My mother steps forward and drops dirt onto the coffin. Just two weeks before, she had been lighting a candle on Abuela Manuela’s birthday cake. The flames reflected on Abuela’s dark sunglasses as we sang. She sat there motionless, not uttering a word, watching her own reflection like she did every day by the window.
It had been some time since my mom had heard her mother’s voice, which was why, when she heard Abuela speak a few days after the birthday party, my mother couldn’t believe it and ran into the living room to find my grandmother with her hands over her face. Ernesto, she had said. Ernesto, she had wailed. Then, Abuela had become quiet and didn’t move. An hour later she was dead.
She was laid in the coffin in her burgundy dress. Everyone she had ever criticized showed up to pay their respects and cry before her. It seemed that apart from weddings, death brought us all together. And after all, this was Abuela Manuela, who had lived for so long it seemed possible she would outlive everyone. She was la matriarca, la pionera, who had brought El Salvador to Los Angeles. She was flawed but, because of her, we were here. And as her seed, we had to recognize her within us. Her legacy, her memories, her dreams were ours—us.

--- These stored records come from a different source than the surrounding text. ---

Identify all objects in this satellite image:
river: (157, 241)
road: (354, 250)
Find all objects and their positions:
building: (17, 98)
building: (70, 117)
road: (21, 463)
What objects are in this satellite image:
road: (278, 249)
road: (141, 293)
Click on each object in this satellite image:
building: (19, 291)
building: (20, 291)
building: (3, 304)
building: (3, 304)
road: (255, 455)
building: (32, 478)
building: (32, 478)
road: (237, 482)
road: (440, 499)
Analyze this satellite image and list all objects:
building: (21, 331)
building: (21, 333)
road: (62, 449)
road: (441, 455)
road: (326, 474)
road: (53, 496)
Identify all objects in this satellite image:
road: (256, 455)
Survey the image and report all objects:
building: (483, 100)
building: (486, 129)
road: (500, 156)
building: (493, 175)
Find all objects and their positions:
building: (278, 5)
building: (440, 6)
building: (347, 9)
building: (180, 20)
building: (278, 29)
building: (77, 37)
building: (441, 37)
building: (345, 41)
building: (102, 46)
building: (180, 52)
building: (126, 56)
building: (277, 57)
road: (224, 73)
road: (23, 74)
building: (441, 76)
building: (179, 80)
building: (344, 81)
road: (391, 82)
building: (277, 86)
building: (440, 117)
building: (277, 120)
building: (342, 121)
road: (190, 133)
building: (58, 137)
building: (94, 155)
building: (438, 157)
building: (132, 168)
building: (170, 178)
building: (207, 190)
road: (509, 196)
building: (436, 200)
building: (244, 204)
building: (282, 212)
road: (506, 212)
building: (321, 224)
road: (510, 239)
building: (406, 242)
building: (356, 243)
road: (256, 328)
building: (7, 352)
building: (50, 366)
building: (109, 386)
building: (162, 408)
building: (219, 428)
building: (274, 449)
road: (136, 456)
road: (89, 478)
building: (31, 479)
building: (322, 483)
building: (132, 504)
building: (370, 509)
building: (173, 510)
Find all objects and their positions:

As the last crumbs of dirt drizzle down from my mother’s hand, I hear the whispers, the wails and sniffling quieting before all is silence. I turn to see Tío Ernesto falling to his knees at the edge of the grave. He sits there, peering down into the earth, and I remember seeing this pain on his face many years ago. I walk over and kneel next to him and put my hand on his shoulder. He lowers his head into my neck, and I wrap my arms around him, feeling his heart beat against my chest. As I hold him, I think of how many times his heart has sounded this shattered at night. I think of the moment he locked eyes with the man whom he loved and how they wasted so many years apart, when they could have been together. I start to hum a tune from my youth that Tío Ernesto used to sing, and I realize that he and I are the same. That somewhere on this planet, there are men who have taken a part of our hearts but have left enough of us so that we can still feel something, even this, together. And in the end, if this is all we have, then this moment with you is all that matters.